Business owners and professionals, such as doctors and lawyers, are particularly exposed to liability litigation. Since many states protect life-insurance assets from attachment in liability lawsuits, professionals often choose to hold wealth in the form of annuities. The limited liquidity of these assets orients them mostly toward retirement. Variable annuities are particularly suitable for younger professionals, whose portfolios are weighted toward growth. In these cases, the insurance is the liability shield provided by the annuity asset; the risk is the potential loss of assets to attachment in litigation; the cost is the higher level of expenses associated with variable annuities compared to (say) direct mutual-fund or exchange-traded-fund investment. Higher expenses produce a lower net return for the investor.
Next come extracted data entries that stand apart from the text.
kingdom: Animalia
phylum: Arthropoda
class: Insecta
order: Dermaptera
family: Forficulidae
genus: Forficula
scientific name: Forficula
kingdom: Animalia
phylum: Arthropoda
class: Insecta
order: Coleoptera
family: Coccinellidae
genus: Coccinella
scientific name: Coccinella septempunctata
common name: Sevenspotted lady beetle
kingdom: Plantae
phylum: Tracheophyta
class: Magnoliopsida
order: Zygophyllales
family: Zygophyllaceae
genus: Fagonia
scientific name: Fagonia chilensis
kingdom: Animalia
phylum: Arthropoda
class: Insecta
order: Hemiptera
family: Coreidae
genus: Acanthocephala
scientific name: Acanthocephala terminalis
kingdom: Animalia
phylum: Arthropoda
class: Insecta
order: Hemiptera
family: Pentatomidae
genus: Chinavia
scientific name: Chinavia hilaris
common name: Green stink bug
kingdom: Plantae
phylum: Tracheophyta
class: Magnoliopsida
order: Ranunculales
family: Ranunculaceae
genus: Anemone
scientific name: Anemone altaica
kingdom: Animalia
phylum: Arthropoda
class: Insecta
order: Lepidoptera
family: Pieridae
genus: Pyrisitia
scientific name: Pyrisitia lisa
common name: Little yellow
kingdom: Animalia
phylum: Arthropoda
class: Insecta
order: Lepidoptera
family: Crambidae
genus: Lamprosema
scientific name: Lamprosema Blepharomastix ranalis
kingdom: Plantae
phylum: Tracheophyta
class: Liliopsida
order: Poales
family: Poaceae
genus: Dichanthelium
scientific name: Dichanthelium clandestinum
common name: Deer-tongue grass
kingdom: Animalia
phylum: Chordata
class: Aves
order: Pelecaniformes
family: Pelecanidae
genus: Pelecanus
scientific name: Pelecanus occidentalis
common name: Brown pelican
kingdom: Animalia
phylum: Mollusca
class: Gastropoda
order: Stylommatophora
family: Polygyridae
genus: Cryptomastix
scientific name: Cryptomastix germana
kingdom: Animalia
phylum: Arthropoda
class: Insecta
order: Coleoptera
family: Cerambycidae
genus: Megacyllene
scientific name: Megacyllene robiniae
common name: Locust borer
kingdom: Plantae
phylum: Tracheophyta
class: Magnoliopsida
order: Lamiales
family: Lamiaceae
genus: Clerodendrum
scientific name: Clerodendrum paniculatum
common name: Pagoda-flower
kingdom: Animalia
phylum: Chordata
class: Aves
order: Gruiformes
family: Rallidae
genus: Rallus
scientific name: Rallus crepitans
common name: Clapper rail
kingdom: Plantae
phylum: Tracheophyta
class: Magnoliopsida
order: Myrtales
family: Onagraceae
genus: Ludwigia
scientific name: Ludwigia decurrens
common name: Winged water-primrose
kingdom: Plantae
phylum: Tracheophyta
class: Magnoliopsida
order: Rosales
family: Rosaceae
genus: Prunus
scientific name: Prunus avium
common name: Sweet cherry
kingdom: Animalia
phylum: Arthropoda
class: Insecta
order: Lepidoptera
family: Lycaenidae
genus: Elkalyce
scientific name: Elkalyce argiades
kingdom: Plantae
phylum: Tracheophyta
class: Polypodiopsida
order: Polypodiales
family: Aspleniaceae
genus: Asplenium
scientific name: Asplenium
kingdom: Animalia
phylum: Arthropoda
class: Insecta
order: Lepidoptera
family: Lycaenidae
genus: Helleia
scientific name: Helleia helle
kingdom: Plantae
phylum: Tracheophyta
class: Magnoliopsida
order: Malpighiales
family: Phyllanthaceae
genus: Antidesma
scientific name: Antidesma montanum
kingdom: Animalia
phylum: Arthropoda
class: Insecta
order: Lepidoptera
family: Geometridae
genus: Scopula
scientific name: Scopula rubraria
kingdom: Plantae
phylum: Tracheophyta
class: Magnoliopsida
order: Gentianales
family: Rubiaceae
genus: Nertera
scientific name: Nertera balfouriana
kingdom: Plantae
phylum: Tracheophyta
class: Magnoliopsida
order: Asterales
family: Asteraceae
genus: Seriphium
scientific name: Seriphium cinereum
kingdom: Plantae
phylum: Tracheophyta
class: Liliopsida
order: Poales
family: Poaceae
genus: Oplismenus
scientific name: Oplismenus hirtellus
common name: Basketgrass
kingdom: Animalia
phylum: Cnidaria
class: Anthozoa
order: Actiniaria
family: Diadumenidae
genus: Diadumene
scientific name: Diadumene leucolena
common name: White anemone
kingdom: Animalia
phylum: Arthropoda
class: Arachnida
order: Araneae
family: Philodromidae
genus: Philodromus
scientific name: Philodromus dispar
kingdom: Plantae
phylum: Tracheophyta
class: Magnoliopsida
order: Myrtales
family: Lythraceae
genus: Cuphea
Insurance Annuities for Liability Plaintiffs

It is interesting to note that annuities offer insurance features to liability plaintiffs as well as (prospective) defendants. Liability judgments are often intended to replace periodic income (wage, salary or entrepreneurial) lost to injury or death. As a practical matter, this lost income is often vital to providing for the retirement of plaintiffs. Structured settlements or verdicts will often order a defendant to purchase an annuity to provide the functional equivalent of this periodic income. The court is legally bound to insure payment of this income to the best of its ability. It is legally desirable to have payment guaranteed by a responsible fiduciary such as an insurance company, rather than simply require the loser to make payment over time. The future is uncertain; an insurance company is a better bet to supply the money than any individual, let alone somebody who has committed a legal wrong. In this case, the insurance is the guarantee of future payment and the risk is the uncertainty that the defendant will cough up the money on schedule. The intriguing aspect of this situation is identification of the economic cost. Because economics does not differentiate morally between the winner and loser of the lawsuit, there is no basis for assigning a cost to the transfer between them. Really, the economic cost is the alternative use to which the resources devoted to litigation could have been put; this includes not just the purchase of the annuity but the other costs as well.

Summary

Among the insurance features provided by annuities are retirement-income insurance, life insurance, liability insurance and legal settlement insurance. In these cases, the features of insurance annuities provide the attributes of insurance within the annuity contract. Those attributes involve the reduction or elimination of variability in outcome. The essence of insurance is the substitution of cost for risk. Sometimes the cost of insurance annuities is explicit, sometimes implicit. Despite the fact that annuities are investment products, their insurance benefits are substantial indeed.

Of all the complications associated with annuities, none are as intriguing and complex as the interaction between investment and insurance that occurs throughout the range of annuity products. The last word on this fascinating relationship has yet to be written.